▼

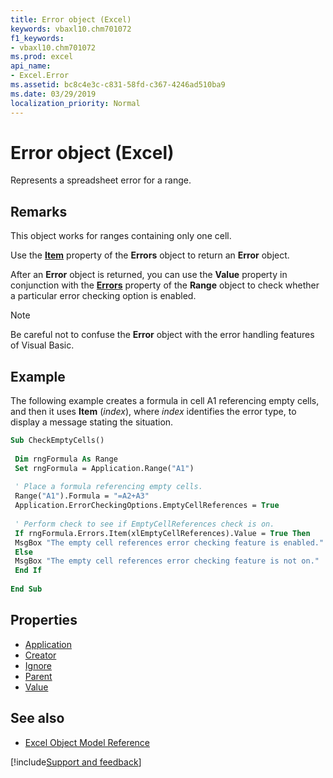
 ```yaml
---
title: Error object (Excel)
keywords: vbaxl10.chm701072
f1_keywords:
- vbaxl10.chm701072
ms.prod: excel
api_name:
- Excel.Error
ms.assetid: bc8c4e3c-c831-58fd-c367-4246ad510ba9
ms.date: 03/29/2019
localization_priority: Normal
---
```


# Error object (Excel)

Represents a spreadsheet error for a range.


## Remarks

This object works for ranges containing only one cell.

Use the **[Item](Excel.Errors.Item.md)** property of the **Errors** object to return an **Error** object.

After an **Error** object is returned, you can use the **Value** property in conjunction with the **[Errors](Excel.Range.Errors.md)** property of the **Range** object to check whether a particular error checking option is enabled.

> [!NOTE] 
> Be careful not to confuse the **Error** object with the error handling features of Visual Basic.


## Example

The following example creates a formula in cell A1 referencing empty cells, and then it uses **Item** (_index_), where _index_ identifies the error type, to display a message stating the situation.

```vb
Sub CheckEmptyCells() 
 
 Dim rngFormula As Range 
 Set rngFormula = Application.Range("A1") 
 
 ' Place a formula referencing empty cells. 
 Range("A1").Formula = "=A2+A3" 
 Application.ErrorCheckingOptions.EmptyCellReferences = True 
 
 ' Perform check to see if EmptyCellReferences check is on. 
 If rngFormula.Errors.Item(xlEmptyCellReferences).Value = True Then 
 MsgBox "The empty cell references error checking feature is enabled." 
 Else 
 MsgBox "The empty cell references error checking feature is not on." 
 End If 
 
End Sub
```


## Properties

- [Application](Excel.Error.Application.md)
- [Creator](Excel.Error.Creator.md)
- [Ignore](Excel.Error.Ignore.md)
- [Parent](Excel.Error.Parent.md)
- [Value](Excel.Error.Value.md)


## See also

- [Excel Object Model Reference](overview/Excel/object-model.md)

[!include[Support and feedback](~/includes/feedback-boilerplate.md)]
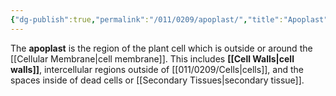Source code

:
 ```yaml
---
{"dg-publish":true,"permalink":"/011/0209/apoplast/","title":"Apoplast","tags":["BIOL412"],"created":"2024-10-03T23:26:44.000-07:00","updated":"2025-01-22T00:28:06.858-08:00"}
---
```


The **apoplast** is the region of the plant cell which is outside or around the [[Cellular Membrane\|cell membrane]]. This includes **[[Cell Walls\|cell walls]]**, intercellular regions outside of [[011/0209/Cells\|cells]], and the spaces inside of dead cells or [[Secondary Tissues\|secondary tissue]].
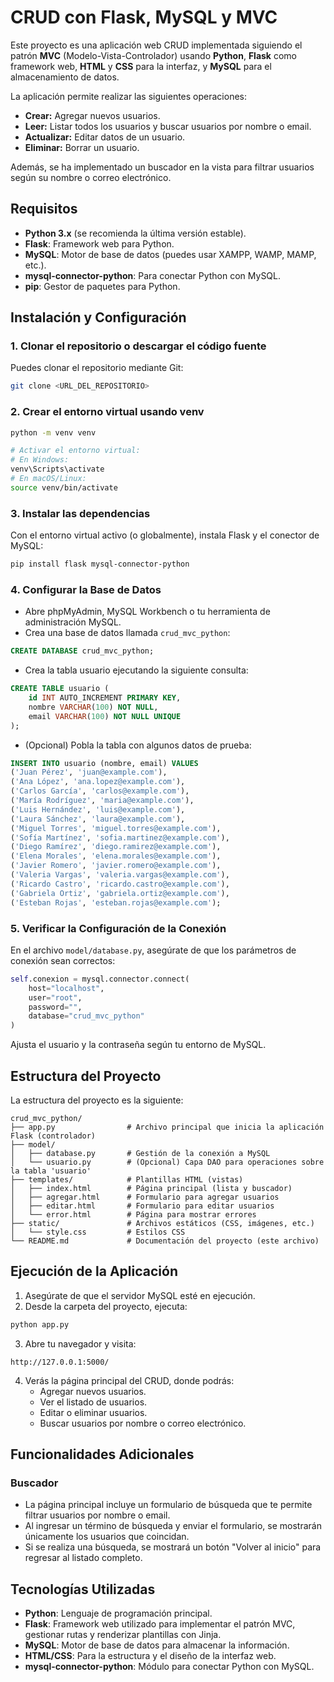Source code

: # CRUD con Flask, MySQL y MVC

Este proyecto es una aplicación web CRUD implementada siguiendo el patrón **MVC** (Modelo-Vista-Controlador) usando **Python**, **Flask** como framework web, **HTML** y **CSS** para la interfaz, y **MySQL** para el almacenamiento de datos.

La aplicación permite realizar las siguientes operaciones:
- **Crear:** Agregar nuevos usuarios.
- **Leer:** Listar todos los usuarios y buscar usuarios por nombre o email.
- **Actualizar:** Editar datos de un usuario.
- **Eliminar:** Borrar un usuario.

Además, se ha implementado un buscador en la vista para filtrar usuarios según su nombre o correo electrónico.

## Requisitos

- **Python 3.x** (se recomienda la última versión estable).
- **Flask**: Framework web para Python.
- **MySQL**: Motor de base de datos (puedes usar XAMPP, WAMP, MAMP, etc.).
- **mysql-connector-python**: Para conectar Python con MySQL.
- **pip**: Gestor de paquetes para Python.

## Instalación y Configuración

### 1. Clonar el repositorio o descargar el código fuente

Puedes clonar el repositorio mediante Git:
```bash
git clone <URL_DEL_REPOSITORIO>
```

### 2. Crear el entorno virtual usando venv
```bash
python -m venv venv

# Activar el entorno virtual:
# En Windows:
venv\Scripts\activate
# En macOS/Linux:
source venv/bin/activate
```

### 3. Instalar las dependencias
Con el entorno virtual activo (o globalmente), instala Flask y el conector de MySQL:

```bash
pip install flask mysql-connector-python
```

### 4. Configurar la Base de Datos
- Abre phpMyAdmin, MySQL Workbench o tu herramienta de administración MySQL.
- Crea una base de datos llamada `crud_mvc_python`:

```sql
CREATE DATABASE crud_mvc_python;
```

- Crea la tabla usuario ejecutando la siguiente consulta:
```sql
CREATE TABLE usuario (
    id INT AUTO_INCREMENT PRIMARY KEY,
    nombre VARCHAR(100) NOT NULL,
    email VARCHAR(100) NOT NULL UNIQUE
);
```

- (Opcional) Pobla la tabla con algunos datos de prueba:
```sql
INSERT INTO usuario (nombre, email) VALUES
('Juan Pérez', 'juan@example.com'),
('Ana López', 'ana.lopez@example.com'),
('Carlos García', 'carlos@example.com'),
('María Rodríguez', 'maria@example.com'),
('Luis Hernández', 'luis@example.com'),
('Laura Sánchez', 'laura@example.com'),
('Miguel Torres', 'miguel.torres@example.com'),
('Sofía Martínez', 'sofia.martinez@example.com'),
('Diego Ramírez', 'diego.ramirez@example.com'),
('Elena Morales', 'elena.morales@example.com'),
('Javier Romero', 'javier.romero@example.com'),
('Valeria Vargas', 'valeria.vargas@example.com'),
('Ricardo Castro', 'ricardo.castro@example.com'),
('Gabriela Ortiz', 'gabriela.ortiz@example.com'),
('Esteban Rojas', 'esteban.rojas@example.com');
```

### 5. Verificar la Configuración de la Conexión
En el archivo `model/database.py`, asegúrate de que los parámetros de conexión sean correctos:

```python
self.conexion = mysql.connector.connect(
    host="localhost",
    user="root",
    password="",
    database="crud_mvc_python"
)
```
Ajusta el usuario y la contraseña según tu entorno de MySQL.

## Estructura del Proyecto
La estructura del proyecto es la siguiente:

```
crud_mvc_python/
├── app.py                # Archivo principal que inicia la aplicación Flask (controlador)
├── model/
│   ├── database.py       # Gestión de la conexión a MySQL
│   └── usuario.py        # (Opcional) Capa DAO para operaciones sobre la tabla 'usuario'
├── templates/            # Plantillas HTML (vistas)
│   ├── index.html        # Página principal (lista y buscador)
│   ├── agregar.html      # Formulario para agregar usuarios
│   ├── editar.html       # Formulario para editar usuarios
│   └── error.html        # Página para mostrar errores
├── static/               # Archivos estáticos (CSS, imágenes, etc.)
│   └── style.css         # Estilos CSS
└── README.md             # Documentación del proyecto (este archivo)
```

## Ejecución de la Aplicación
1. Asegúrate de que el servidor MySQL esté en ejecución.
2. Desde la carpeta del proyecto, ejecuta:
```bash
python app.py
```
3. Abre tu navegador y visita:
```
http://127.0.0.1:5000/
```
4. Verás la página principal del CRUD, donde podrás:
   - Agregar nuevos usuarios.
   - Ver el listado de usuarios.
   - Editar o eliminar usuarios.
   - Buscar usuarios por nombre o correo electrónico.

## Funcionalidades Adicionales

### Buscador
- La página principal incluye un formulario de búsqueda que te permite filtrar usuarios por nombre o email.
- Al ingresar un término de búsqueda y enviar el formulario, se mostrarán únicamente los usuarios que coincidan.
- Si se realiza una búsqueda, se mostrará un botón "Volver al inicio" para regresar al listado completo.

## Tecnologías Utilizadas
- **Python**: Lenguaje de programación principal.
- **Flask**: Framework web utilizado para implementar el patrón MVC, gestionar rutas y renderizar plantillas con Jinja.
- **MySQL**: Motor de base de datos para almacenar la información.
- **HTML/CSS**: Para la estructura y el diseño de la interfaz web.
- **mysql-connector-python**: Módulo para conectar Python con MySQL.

▲
▼

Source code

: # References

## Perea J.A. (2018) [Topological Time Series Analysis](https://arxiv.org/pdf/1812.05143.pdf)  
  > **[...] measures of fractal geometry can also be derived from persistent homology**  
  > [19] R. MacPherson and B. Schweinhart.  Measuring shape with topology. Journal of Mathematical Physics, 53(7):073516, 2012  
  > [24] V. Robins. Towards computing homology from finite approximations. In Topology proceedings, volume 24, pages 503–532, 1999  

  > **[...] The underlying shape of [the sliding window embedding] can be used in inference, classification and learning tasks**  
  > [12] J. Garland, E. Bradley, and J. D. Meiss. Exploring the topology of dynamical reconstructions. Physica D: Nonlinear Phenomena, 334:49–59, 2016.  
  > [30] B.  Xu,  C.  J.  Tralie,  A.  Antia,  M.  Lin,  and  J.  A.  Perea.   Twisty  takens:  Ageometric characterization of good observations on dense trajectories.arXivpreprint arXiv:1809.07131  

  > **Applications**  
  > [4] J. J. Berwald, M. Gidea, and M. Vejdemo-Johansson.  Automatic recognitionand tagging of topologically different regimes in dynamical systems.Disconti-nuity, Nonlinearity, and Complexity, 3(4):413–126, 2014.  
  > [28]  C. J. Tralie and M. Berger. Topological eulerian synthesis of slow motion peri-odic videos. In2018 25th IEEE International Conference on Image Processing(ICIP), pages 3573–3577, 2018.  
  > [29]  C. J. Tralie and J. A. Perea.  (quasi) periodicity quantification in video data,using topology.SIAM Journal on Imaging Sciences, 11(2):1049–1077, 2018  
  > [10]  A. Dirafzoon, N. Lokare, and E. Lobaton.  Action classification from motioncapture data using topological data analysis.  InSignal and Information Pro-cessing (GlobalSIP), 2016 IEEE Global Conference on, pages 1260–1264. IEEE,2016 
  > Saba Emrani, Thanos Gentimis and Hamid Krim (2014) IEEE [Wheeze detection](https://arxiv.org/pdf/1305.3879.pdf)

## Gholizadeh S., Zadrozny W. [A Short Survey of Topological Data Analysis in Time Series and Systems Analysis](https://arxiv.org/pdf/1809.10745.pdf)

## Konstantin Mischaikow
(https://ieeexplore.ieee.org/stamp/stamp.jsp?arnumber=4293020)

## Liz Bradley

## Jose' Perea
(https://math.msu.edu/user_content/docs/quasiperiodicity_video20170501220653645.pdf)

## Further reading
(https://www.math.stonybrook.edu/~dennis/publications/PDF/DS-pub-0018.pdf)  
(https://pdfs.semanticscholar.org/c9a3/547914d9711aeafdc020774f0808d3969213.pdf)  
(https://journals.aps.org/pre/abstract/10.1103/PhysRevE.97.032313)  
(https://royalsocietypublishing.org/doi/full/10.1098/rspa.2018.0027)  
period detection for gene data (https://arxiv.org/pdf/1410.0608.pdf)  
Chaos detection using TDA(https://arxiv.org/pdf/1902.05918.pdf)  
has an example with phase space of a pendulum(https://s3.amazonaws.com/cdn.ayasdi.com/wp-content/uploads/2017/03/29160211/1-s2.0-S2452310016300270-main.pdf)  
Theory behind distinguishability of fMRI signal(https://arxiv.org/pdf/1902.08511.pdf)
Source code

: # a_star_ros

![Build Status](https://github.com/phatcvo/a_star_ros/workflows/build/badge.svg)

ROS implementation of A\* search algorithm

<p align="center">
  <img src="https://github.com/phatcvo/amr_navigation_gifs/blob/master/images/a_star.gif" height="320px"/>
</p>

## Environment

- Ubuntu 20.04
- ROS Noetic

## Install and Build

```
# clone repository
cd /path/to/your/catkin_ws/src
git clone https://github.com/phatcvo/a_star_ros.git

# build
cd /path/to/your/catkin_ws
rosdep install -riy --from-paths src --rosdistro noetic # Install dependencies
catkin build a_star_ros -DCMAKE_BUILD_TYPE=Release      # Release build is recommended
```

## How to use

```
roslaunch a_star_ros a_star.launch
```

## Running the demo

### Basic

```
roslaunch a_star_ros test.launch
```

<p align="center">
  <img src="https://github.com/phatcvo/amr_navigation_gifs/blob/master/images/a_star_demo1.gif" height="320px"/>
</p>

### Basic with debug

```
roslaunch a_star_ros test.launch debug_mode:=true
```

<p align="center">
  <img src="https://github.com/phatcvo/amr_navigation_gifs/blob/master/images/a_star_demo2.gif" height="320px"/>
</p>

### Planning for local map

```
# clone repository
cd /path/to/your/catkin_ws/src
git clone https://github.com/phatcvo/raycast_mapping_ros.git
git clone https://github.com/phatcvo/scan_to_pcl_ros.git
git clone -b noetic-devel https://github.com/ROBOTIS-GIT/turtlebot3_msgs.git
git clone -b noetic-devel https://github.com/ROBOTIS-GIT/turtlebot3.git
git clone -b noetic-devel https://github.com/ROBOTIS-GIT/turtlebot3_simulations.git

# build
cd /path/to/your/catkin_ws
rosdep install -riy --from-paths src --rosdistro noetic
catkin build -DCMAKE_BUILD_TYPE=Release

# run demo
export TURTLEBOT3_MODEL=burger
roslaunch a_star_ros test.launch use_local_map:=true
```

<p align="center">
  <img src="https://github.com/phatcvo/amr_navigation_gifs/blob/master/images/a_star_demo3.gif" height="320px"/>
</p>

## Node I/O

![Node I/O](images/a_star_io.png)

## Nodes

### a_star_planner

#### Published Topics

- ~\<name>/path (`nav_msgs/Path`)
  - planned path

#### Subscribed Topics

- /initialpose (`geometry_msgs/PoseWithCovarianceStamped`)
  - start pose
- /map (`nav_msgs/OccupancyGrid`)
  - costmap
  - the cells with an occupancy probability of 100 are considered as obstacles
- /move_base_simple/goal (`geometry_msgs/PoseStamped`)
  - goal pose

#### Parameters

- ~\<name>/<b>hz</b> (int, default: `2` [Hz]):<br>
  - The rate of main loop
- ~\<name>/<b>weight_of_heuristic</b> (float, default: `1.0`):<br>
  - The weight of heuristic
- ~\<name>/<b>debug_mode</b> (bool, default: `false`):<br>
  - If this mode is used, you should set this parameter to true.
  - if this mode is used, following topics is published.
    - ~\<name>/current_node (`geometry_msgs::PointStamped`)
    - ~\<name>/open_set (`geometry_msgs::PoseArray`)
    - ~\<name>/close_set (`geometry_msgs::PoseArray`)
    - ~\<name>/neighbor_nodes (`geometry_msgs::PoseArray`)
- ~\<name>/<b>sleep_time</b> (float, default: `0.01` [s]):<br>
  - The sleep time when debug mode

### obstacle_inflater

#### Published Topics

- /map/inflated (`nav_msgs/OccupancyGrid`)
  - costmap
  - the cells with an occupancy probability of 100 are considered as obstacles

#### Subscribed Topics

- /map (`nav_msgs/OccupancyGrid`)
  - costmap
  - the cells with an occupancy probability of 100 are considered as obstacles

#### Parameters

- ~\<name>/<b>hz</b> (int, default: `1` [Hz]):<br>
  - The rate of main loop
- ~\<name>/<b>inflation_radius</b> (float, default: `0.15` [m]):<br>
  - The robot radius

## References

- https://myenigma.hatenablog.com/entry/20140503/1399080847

▲

All that is needed is the number of lines above in which the string "Abre" appears.

2